* BEGIN Excerpt to read *

This seems to be a natural function of the way we are. The more something like a car can provide us, the more we tend to want. Even if our present car is reliable, luxurious and sporty in its performance, after some time has passed we are likely to be drawn to a newer car that is better designed, more luxurious and sportier. And to provide us with such qualities in a car, manufacturers have to continually strive to use more refined and complex technology to improve on their product.

I felt this “bottom up” quality was important in understanding the motorists’ behavior I had observed. Clearly, the authoritative power of the State, conveyed both through the raw power of the police and the cajoling power of slogans like “55 Saves Lives” did not seem to be greatly altering their behavior. Something within each motorist seemed to be propelling them forward in the behavior they were pursuing. But what? And how?

Some time later I stumbled upon what is arguably one of the most revolutionary concepts in modern science. This is the dual, wave/particle nature of matter. I vaguely remembered something from the few weeks’ of high school physics I’d had about the dual nature of light, and how it behaved as both a particle and a wave. But I had always assumed, as most people do, that some things were particles while other things were waves. In a foggy kind of logic, I had presumed that tangible things like a table or a chair were made up of particles, while forms of energy like light or sound were composed of waves. However, modern science has discovered that, at it most basic level, everything is both particles and waves simultaneously.

* END Excerpt to read *
* BEGIN Listed records *

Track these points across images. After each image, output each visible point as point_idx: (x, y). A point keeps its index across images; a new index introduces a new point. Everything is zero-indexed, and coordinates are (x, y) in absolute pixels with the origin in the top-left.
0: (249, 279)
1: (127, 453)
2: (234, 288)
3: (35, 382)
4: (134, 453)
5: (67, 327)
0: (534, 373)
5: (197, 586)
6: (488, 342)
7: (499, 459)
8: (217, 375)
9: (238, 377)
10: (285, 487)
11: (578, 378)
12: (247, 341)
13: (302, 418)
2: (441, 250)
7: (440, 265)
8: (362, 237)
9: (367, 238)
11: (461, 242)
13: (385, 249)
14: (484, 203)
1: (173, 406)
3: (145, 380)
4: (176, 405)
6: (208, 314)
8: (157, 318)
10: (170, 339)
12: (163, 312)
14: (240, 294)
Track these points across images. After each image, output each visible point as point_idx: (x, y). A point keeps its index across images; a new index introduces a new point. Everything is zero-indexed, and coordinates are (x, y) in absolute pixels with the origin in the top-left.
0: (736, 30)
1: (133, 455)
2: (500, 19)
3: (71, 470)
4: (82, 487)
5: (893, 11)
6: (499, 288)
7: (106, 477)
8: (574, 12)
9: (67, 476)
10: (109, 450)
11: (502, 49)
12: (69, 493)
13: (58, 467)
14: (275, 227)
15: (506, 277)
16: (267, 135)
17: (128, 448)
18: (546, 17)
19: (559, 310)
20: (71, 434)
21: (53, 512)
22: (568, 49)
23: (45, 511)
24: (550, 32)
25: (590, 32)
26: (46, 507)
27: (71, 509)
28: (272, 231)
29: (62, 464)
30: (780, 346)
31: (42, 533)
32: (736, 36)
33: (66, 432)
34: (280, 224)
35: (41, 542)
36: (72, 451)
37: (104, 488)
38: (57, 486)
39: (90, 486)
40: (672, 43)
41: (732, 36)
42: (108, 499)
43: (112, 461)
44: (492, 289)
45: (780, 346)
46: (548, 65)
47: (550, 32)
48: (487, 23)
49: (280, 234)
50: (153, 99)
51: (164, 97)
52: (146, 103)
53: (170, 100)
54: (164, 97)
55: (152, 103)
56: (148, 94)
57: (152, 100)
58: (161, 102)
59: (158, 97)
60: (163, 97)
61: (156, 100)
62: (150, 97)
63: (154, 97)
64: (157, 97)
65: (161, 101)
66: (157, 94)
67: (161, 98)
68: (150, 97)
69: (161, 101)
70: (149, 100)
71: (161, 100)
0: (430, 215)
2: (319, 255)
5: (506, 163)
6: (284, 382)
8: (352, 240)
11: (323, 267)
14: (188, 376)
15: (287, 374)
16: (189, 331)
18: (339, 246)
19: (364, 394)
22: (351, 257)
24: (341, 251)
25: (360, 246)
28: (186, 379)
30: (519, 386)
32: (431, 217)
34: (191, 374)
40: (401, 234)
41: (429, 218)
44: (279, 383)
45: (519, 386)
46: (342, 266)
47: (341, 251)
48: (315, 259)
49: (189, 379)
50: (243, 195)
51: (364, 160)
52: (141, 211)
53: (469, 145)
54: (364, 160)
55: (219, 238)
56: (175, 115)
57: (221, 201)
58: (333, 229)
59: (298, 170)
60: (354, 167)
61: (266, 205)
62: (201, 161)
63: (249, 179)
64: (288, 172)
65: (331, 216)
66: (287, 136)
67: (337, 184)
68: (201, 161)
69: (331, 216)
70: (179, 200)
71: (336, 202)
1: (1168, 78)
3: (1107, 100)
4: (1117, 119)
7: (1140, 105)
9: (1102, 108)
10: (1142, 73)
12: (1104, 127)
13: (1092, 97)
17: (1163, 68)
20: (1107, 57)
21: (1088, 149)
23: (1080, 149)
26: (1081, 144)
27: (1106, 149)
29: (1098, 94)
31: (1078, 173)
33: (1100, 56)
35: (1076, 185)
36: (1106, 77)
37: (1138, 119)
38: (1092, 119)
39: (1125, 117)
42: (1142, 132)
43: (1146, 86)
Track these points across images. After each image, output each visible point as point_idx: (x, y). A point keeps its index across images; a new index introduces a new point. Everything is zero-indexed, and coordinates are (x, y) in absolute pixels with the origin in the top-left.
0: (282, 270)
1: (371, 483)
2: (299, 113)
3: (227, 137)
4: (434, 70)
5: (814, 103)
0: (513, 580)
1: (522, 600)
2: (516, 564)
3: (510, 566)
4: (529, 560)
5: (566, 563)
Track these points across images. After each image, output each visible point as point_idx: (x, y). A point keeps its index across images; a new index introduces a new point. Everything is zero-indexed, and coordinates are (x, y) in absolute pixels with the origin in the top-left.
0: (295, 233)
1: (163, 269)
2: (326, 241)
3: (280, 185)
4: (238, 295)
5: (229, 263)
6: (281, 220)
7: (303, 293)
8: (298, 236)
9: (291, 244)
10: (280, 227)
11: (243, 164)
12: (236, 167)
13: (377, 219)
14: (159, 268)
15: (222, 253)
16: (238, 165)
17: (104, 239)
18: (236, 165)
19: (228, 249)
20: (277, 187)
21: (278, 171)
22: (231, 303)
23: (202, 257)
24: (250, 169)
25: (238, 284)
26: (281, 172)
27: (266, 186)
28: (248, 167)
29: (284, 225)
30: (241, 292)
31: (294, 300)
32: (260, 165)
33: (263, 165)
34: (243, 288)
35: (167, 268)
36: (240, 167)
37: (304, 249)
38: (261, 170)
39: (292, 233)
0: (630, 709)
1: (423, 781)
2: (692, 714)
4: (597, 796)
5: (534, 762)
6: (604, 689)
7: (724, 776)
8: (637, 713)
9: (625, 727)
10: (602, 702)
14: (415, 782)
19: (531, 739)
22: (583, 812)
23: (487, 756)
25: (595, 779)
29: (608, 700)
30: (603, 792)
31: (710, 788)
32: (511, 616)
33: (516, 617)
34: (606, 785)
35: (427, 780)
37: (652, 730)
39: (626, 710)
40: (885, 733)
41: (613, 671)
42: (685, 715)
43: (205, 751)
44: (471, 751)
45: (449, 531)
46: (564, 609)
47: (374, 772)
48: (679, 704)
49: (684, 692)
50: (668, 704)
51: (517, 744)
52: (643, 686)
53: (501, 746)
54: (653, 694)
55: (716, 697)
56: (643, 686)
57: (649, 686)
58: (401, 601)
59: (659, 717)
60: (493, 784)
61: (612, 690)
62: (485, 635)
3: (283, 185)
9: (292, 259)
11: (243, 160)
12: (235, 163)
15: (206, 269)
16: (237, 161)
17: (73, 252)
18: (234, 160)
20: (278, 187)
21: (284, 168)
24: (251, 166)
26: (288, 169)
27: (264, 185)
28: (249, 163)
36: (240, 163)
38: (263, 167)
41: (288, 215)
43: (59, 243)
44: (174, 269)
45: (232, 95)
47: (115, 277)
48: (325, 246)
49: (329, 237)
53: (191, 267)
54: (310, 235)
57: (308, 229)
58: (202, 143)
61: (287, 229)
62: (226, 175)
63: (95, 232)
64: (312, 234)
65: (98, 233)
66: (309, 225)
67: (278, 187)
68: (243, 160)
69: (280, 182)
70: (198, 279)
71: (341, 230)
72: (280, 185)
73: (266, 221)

* END Listed records *

Goal of the exercise:
Copy the section of the excerpt about cars and motorists that opens with "I felt this" and closes with "what? And how?", and switch "slogans" to "catchphrases". The rows have no part in this.

Answer to this exercise:
I felt this “bottom up” quality was important in understanding the motorists’ behavior I had observed. Clearly, the authoritative power of the State, conveyed both through the raw power of the police and the cajoling power of catchphrases like “55 Saves Lives” did not seem to be greatly altering their behavior. Something within each motorist seemed to be propelling them forward in the behavior they were pursuing. But what? And how?